▶ [Extract provided]
From speaking to various pension funds around the world, Bertocci believes that impact investing is the future of investment. "I have been speaking to large pension funds in Colombia, Iceland, the Nordic countries and Japan, all of which are signatories of the United Nations Principles of Responsible Investment (UNPRI). The feeling is that it's not good enough to just sign up - you have to do something. You have to provide returns for members while looking for ways to embed sustainability in a sound way. All pension funds are looking into this."
Measure for measure
As Cohen points out, advances in how to measure impact is a major catalyst for social impact investing. The introduction of standardised accounting mechanisms for measuring social impact, from organisations including the Global Reporting Initiative (GRI), the Sustainable Accounting Standards Board (SASB), and the Global Impact Investing Network (GIIN), will enable investors not only to better track and understand impact investing but will cause a shift in allocation to those able to report in line with new standards. Governments are also pushing for standardised accounting methods with the development of the EU Standard for Social Impact, and the UK's 10-year programme labelled "Inspiring Impact". These collaborative efforts are transforming the space and are now gathering real momentum.
"By tying financial returns to social outcomes achieved, you give social enterprises the key to the capital markets. Capital will begin to flow to those doing the best job and to those who are able to do it best at scale," says Cohen, who notes that there is a whole raft of social impacts that can now be measured
Bridges Ventures has created a set of tools to measure impact, which combines existing metrics hailing from the US, including GIIN's Impact Reporting and Investment Standards (Iris). Says Newborough: "Measurement is a key part of the evolution of impact investing - if we can measure and even price the impact of these investments - that takes us to the next level."

▶ [Activities]
[1] In the impact investing passage, in which countries are the large pension funds that Bertocci has been speaking to?
[2] Please set down the impact investing passage word for word, from "Measure for measure" up to and including "gathering real momentum.".
[3] Using the impact investing passage, decide whether each statement agrees with it, and quote the words that settle it: (a) The measurement tools created by Bridges Ventures combine existing metrics from the US. (b) The UK's "Inspiring Impact" program is described as a five-year program. (c) Cohen regards advances in measuring impact as a major catalyst for social impact investing.

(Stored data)
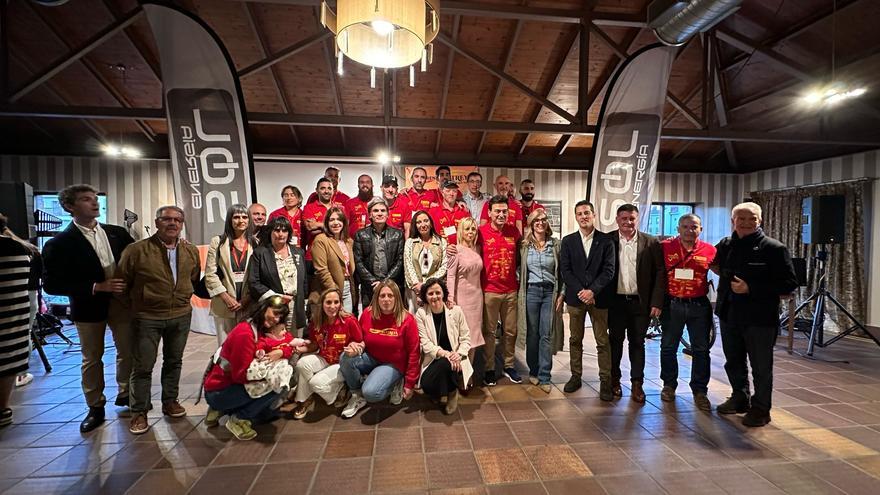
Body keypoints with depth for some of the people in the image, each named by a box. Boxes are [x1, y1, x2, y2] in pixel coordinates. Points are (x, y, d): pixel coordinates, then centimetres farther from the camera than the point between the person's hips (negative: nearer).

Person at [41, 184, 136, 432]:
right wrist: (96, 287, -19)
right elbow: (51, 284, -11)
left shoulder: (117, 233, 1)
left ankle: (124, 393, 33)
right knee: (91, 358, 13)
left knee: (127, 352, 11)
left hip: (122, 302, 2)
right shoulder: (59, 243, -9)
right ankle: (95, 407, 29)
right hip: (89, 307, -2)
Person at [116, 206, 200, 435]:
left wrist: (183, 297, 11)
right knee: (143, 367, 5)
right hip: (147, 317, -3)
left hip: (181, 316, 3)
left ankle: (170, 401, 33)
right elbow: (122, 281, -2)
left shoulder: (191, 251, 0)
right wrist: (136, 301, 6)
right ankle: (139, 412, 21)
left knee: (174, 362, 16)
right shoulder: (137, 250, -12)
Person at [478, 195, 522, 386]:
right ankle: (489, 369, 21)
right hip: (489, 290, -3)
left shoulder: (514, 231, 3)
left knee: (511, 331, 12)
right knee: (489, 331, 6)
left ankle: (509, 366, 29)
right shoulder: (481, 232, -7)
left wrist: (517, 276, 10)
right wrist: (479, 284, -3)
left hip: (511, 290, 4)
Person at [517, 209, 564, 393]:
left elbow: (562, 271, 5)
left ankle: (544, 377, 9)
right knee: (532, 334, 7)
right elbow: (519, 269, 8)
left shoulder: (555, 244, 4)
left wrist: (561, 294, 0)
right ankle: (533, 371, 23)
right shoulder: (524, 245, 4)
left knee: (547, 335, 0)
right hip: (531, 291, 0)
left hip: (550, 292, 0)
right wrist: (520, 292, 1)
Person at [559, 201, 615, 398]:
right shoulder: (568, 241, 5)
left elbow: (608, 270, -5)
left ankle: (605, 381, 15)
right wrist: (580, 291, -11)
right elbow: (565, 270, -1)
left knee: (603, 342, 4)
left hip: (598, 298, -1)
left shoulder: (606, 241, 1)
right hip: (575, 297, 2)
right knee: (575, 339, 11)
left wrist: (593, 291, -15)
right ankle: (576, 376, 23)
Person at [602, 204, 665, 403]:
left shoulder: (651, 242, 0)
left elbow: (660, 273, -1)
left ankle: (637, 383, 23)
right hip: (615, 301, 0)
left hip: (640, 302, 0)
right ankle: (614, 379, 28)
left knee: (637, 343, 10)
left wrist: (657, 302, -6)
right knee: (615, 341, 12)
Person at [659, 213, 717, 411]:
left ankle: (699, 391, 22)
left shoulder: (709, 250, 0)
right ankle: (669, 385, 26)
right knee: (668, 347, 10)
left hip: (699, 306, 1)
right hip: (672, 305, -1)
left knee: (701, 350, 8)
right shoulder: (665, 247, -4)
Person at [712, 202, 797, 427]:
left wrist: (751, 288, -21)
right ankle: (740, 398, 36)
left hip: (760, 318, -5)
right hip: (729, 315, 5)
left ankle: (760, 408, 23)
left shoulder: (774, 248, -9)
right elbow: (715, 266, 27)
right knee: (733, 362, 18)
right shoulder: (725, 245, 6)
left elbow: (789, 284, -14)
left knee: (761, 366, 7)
--
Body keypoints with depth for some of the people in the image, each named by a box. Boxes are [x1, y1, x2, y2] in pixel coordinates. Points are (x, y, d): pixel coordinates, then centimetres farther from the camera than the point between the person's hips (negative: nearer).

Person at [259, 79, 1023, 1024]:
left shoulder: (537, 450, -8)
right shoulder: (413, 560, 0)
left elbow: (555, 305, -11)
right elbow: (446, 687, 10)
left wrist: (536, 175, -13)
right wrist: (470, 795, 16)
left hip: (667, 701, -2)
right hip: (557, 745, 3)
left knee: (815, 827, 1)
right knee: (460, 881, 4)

▶ [Exercise solutions]
[1] Colombia, Iceland, the Nordic countries and Japan.

[2]
Measure for measure
As Cohen points out, advances in how to measure impact is a major catalyst for social impact investing. The introduction of standardised accounting mechanisms for measuring social impact, from organisations including the Global Reporting Initiative (GRI), the Sustainable Accounting Standards Board (SASB), and the Global Impact Investing Network (GIIN), will enable investors not only to better track and understand impact investing but will cause a shift in allocation to those able to report in line with new standards. Governments are also pushing for standardised accounting methods with the development of the EU Standard for Social Impact, and the UK's 10-year programme labelled "Inspiring Impact". These collaborative efforts are transforming the space and are now gathering real momentum.

[3]
(a) Yes: "combines existing metrics hailing from the US"
(b) No: "the UK's 10-year programme labelled "Inspiring Impact""
(c) Yes: "advances in how to measure impact is a major catalyst for social impact investing"